Both photos by Jerry Moldenhauer.

Front: Boarding at the Bay St. bus station in Toronto, for the rally in Ottawa, August 28, 1971. Left to right: Andre Oullette, David Newcome, Linda Jain, Stephanie St. John (pseudonym used for her involvement with CHAT)

Back: Linda Jain and Pat Murphy at City Hall, Toronto.

ETC

I'd been very eager to get The BP up and running and had intended to stay with the paper but the infighting wasn't worth it. In the 10th anniversary issue Herb Spiers comments on the atmosphere at the time. Maybe I was being oversensitive but conflict on that level, particularly in the midst of our supposed liberation, was hard to deal with. I was out, and so be it I suppose. Charlie, being my lover and loyal, followed. In any case at this point he was working nights and I was working days and it was a new relationship. With everything else we were involved in, if something had to give and it was the BP I can't really feel any regret.

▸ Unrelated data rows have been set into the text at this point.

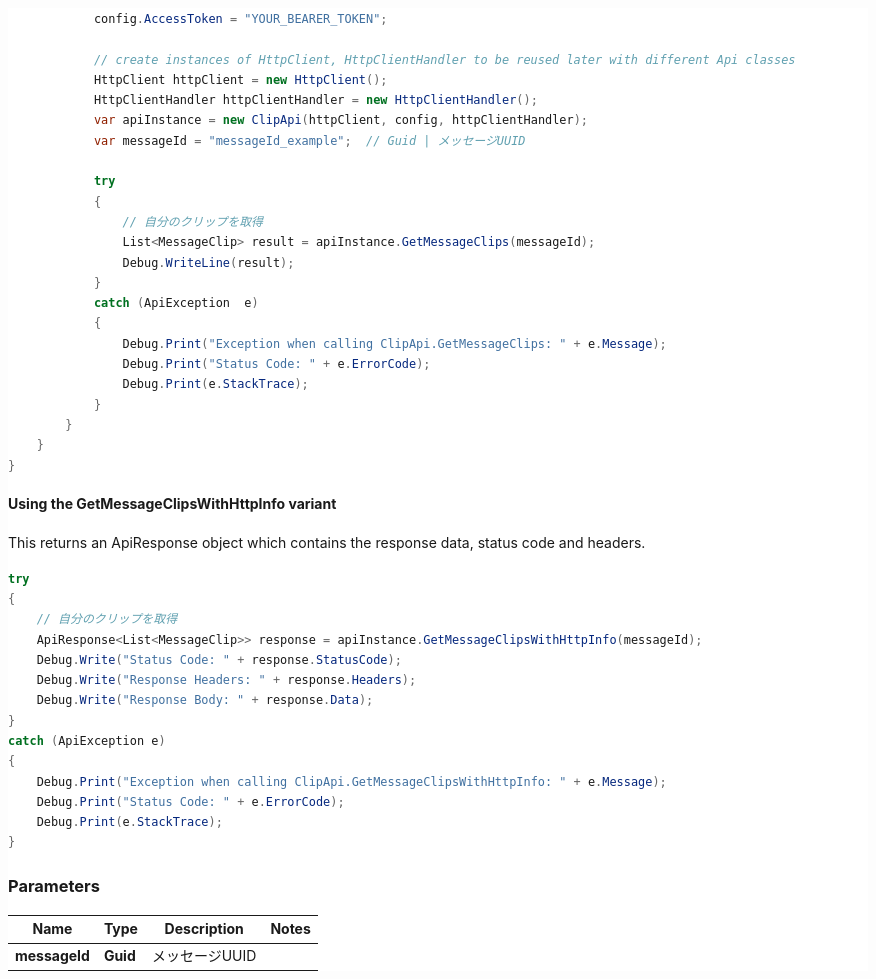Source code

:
 ```csharp
            config.AccessToken = "YOUR_BEARER_TOKEN";

            // create instances of HttpClient, HttpClientHandler to be reused later with different Api classes
            HttpClient httpClient = new HttpClient();
            HttpClientHandler httpClientHandler = new HttpClientHandler();
            var apiInstance = new ClipApi(httpClient, config, httpClientHandler);
            var messageId = "messageId_example";  // Guid | メッセージUUID

            try
            {
                // 自分のクリップを取得
                List<MessageClip> result = apiInstance.GetMessageClips(messageId);
                Debug.WriteLine(result);
            }
            catch (ApiException  e)
            {
                Debug.Print("Exception when calling ClipApi.GetMessageClips: " + e.Message);
                Debug.Print("Status Code: " + e.ErrorCode);
                Debug.Print(e.StackTrace);
            }
        }
    }
}
```

#### Using the GetMessageClipsWithHttpInfo variant
This returns an ApiResponse object which contains the response data, status code and headers.

```csharp
try
{
    // 自分のクリップを取得
    ApiResponse<List<MessageClip>> response = apiInstance.GetMessageClipsWithHttpInfo(messageId);
    Debug.Write("Status Code: " + response.StatusCode);
    Debug.Write("Response Headers: " + response.Headers);
    Debug.Write("Response Body: " + response.Data);
}
catch (ApiException e)
{
    Debug.Print("Exception when calling ClipApi.GetMessageClipsWithHttpInfo: " + e.Message);
    Debug.Print("Status Code: " + e.ErrorCode);
    Debug.Print(e.StackTrace);
}
```

### Parameters

| Name | Type | Description | Notes |
|------|------|-------------|-------|
| **messageId** | **Guid** | メッセージUUID |  |
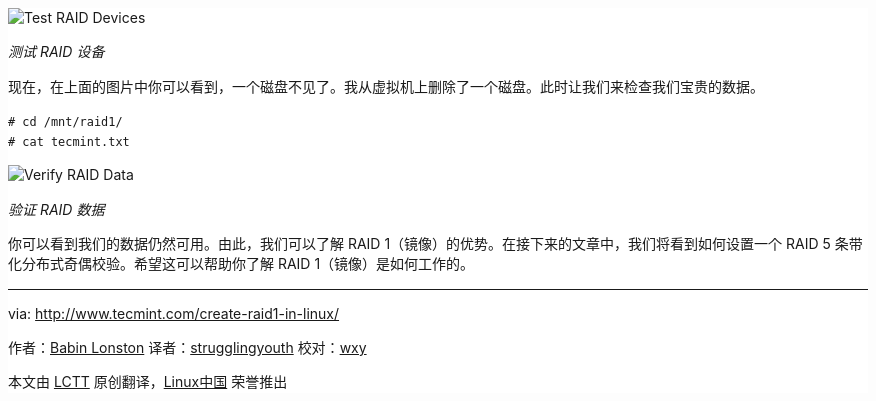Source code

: ![Test RAID Devices](/data/attachment/album/201508/25/233706gurve5xd113xu5p3.png)


*测试 RAID 设备*


现在，在上面的图片中你可以看到，一个磁盘不见了。我从虚拟机上删除了一个磁盘。此时让我们来检查我们宝贵的数据。



```
# cd /mnt/raid1/
# cat tecmint.txt

```

![Verify RAID Data](/data/attachment/album/201508/25/233708stgpt5dxz5yahkpm.png)


*验证 RAID 数据*


你可以看到我们的数据仍然可用。由此，我们可以了解 RAID 1（镜像）的优势。在接下来的文章中，我们将看到如何设置一个 RAID 5 条带化分布式奇偶校验。希望这可以帮助你了解 RAID 1（镜像）是如何工作的。




---


via: <http://www.tecmint.com/create-raid1-in-linux/>


作者：[Babin Lonston](http://www.tecmint.com/author/babinlonston/) 译者：[strugglingyouth](https://github.com/strugglingyouth) 校对：[wxy](https://github.com/wxy)


本文由 [LCTT](https://github.com/LCTT/TranslateProject) 原创翻译，[Linux中国](https://linux.cn/) 荣誉推出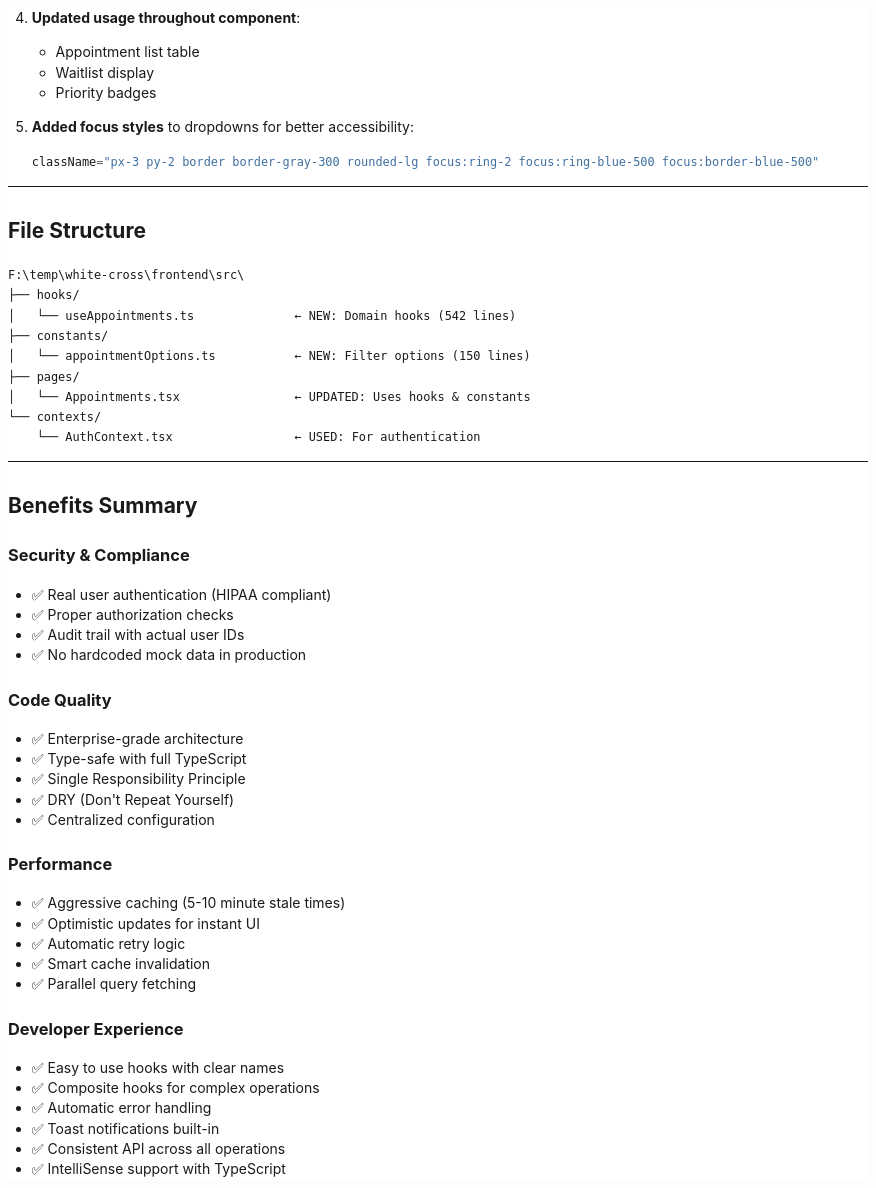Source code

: 4. **Updated usage throughout component**:
   - Appointment list table
   - Waitlist display
   - Priority badges

5. **Added focus styles** to dropdowns for better accessibility:
   ```typescript
   className="px-3 py-2 border border-gray-300 rounded-lg focus:ring-2 focus:ring-blue-500 focus:border-blue-500"
   ```

---

## File Structure

```
F:\temp\white-cross\frontend\src\
├── hooks/
│   └── useAppointments.ts              ← NEW: Domain hooks (542 lines)
├── constants/
│   └── appointmentOptions.ts           ← NEW: Filter options (150 lines)
├── pages/
│   └── Appointments.tsx                ← UPDATED: Uses hooks & constants
└── contexts/
    └── AuthContext.tsx                 ← USED: For authentication
```

---

## Benefits Summary

### Security & Compliance
- ✅ Real user authentication (HIPAA compliant)
- ✅ Proper authorization checks
- ✅ Audit trail with actual user IDs
- ✅ No hardcoded mock data in production

### Code Quality
- ✅ Enterprise-grade architecture
- ✅ Type-safe with full TypeScript
- ✅ Single Responsibility Principle
- ✅ DRY (Don't Repeat Yourself)
- ✅ Centralized configuration

### Performance
- ✅ Aggressive caching (5-10 minute stale times)
- ✅ Optimistic updates for instant UI
- ✅ Automatic retry logic
- ✅ Smart cache invalidation
- ✅ Parallel query fetching

### Developer Experience
- ✅ Easy to use hooks with clear names
- ✅ Composite hooks for complex operations
- ✅ Automatic error handling
- ✅ Toast notifications built-in
- ✅ Consistent API across all operations
- ✅ IntelliSense support with TypeScript
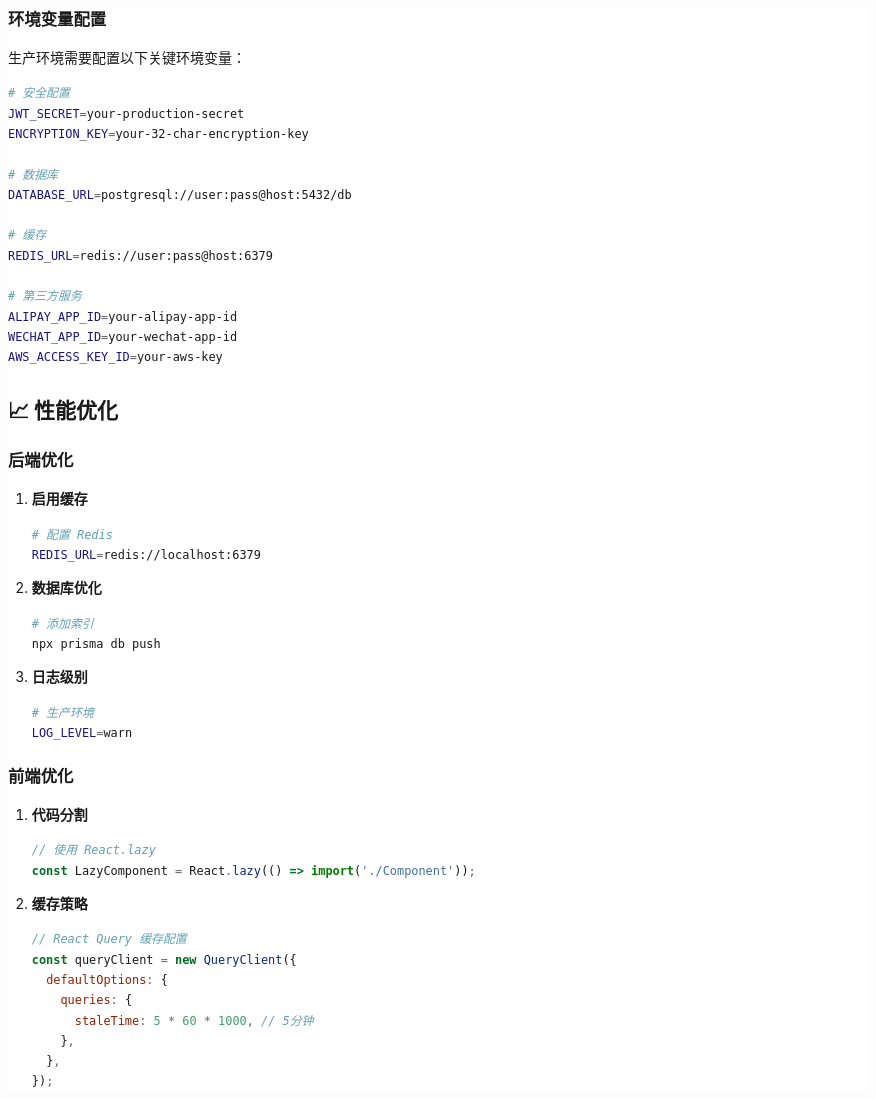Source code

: ### 环境变量配置

生产环境需要配置以下关键环境变量：

```bash
# 安全配置
JWT_SECRET=your-production-secret
ENCRYPTION_KEY=your-32-char-encryption-key

# 数据库
DATABASE_URL=postgresql://user:pass@host:5432/db

# 缓存
REDIS_URL=redis://user:pass@host:6379

# 第三方服务
ALIPAY_APP_ID=your-alipay-app-id
WECHAT_APP_ID=your-wechat-app-id
AWS_ACCESS_KEY_ID=your-aws-key
```

## 📈 性能优化

### 后端优化

1. **启用缓存**
   ```bash
   # 配置 Redis
   REDIS_URL=redis://localhost:6379
   ```

2. **数据库优化**
   ```bash
   # 添加索引
   npx prisma db push
   ```

3. **日志级别**
   ```bash
   # 生产环境
   LOG_LEVEL=warn
   ```

### 前端优化

1. **代码分割**
   ```javascript
   // 使用 React.lazy
   const LazyComponent = React.lazy(() => import('./Component'));
   ```

2. **缓存策略**
   ```javascript
   // React Query 缓存配置
   const queryClient = new QueryClient({
     defaultOptions: {
       queries: {
         staleTime: 5 * 60 * 1000, // 5分钟
       },
     },
   });
   ```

My part in getting out the second issue was limited to loaning $120- towards the printing bill. Charlie may have done the same. This was soon paid back. I don't remember selling this one at all, but must have helped out occasionally since I do recall people remarking on finally being able to buy a new issue.

We continued to store #1 in our back porch on Richmond for a year and I can visualize yellowing mountains of #2 there also. I know we were asked to keep other numbers but we moved three times in three years so it doesn't seem likely that we did but who knows. (I recall one time people, afraid of seizure, were looking for a place to hide them from the cops.)

The flats for #1 and their negatives resided under our bed for a long time in a big green box. I finally gave them to Jerry M. while he was still with the BP. He doesn't know what happened to them so presumably they were eventually heaved.

Our connections with the BP over further years (Accession Files #2 & #3) were peripheral. I am listed in a 1974 issue, but for what reason? A satiric letter of mine was printed a few years later. A photo of Charlie's (of Matt Gould in a self-defense pose) was used as a cover around 1978 and it seems they may have used photos of his in the paper once in a while. Once or twice when the BP was in trouble we went in to help with layout and our name is mentioned in an article at one point. Gerry Hannon interviewed us for the tenth anniversary issue and we are mentioned by him. Charlie offered to help out when the BP computer group was formed, but he doesn't remember going to many meetings. We occasionally donated money over the years. A few other minor things of this nature. Like everybody else we'd drop in to the office every now and then to see what was what. Etc.